Jakarta, Aktual.com – PT PGN Tbk selaku Subholding Gas Pertamina tengah menghadapi dua tantangan besar dalam menyelesaikan permasalahan bisnisnya.
Menurut CGS-CIMB Sekuritas Indonesia, PGN terancam denda atau penalti hingga triliunan rupiah akibat kondisi kahar (force majeur) dalam sebuah transaksi jual beli gas alam cair alias liquified natural gas (LNG) dengan Gunvor Singapore Pte Ltd.
Analis CGS-CIMB Bob Setiadi dalam laporan risetnya dilansir pada Senin (19/2/2024) menjelaskan, berdasarkan laporan keuangan kuartal III-2023, PGN (PGAS) memiliki kontrak 8 kargo LNG per tahun ke Gunvor.
“Dengan asumsi harga minyak mentah sepanjang tahun ini di kisaran USD82/barel, kami memperkirakan nilai total per kargo USD34 juta dan secara teori maksimal penalti yang dikenakan bisa mencapai USD360 juta (setara sekitar Rp5,62 triliun),” jelasnya.
Selain permasalahan dengan Gunvor, ada permasalahan bisnis lain yang juga paling utama akan segera dihadapi PGN, yakni jatuh temponya pinjaman pada pertengahan Mei 2024 yakni sekitar USD592 juta. Pinjaman itu terdiri dari Bond PGN sebesar USD396 juta dan Bond Saka Energi yang merupakan anak perusahaan PGN sebesar USD196 juta.
Bersiap menghadapi ancaman penalti dari Gunvor, PGN justru melakukan penjualan gas alam cair atau liquefied natural gas (LNG) sebanyak 7 kargo atau setara 64 billion british thermal unit per day (BBtud) ke China. Pengiriman pertama kargo LNG internasional tersebut berasal dari Petronas-Bintulu ke CNTIC-China pada 9 Februari 2024.
Direktur Utama PGN, Arief S Handoko mengatakan, manuver ini menjadi realisasi ekspansi bisnis global dan diversifikasi bisnis PGN untuk masuk ke dalam bisnis LNG internasional dengan memiliki portofolio penjualan energi tingkat global.
“LNG penting bagi rantai supply yang dimiliki PGN dan diharapkan menjadi penggerak revenue dari bisnis LNG internasional pada 2024,” ujar Arief, ditulis Senin (19/2/2024).
Menghadapi dua tantangan bisnis itu, Sekretaris Perusahaan PGN, Rachmat Hutama saat dihubungi lewat pesan WhatsApp oleh redaksi aktual.com pada Senin (19/2/2024) memberikan jawaban bahwa perseroan telah melakukan provisi (pencadangan kerugian) atas kontrak LNG dengan Gunvor (2024-2027) sesuai Laporan Keuangan.
“Terkait hal tersebut, PGN berkomitmen untuk memenuhi hak dan kewajibannya sesuai dengan MSPA (Master Sales Purchase Agreement) dan para pihak terus melakukan upaya terbaik dalam pemulihan kondisi force majeur.
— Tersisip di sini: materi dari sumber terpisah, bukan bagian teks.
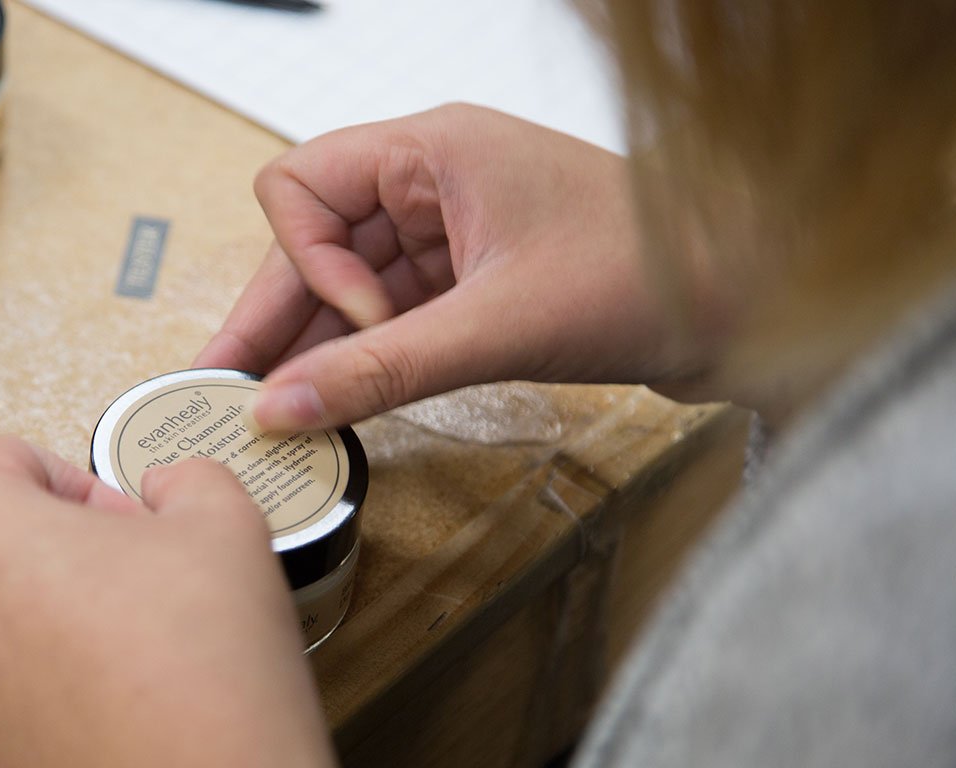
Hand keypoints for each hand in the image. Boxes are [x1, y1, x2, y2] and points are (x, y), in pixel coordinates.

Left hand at [0, 437, 340, 767]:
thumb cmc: (205, 655)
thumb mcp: (224, 523)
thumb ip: (186, 478)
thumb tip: (166, 487)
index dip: (72, 475)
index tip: (121, 516)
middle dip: (4, 520)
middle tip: (84, 550)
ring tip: (87, 621)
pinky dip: (9, 670)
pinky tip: (86, 689)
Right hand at [196, 103, 720, 429]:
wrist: (749, 302)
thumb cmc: (651, 272)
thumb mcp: (497, 326)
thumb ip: (381, 371)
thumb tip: (284, 407)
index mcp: (433, 151)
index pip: (304, 185)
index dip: (306, 262)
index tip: (355, 325)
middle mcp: (432, 183)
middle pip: (315, 244)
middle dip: (275, 317)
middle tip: (222, 388)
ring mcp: (451, 235)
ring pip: (348, 287)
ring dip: (315, 347)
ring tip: (269, 413)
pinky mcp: (473, 283)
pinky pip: (391, 317)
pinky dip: (363, 360)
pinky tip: (336, 404)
Kami tidak dalam kapasitas memverifikasi perhitungan berdasarkan asumsi oleh pihak lain,” jelas Rachmat.
Adapun mengenai Bond yang akan jatuh tempo, dia menerangkan bahwa PGN memiliki posisi keuangan dan cash yang kuat dalam memenuhi kewajiban-kewajibannya.
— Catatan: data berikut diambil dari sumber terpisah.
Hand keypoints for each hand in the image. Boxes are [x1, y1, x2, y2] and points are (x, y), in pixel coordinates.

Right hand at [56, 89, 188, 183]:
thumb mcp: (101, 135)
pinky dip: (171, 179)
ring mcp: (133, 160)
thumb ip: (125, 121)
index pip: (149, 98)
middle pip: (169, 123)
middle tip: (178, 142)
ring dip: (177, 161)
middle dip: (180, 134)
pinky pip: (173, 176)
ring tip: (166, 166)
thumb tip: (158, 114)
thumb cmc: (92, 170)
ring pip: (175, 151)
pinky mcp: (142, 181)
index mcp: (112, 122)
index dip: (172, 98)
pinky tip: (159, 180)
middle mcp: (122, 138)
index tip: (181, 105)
“Terkait dengan bond PGN dan Saka yang jatuh tempo akan dilakukan melalui pembiayaan internal dan external,” tambahan Rachmat.
Direktur Eksekutif CERI, Yusri Usman, saat dihubungi dari Jakarta, Senin (19/2/2024) mengatakan KPI (Key Performance Index) Direksi PGN tengah diuji sejauh mana kemampuannya dalam menyelesaikan persoalan besar yang sedang dialaminya.
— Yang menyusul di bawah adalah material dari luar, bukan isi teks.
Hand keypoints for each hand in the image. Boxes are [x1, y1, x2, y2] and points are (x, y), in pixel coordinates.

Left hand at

“Sebagaimana diketahui Gunvor Singapore Pte Ltd pada November 2023 lalu telah menolak ‘force majeure’ yang diajukan PGAS untuk menghindari kerugian akibat gagal suplai LNG,” ujar Yusri.
Untuk itu Yusri mengingatkan, perlu menjadi perhatian Ernst Young (EY), sebagai auditor publik yang ditunjuk RUPS PGN, memastikan dampak risiko transaksi LNG dengan Gunvor pada hasil audit laporan keuangan tahun buku 2023 nanti.
“Laporan hasil audit EY ini jelas sangat ditunggu para Bond holder PGAS dan Saka Energi. Laporan ini akan mempengaruhi keputusan investasi dari para bond holder PGN maupun Saka Energi yang nilainya mencapai USD592 juta atau setara Rp9,235 triliun,” ungkap Yusri.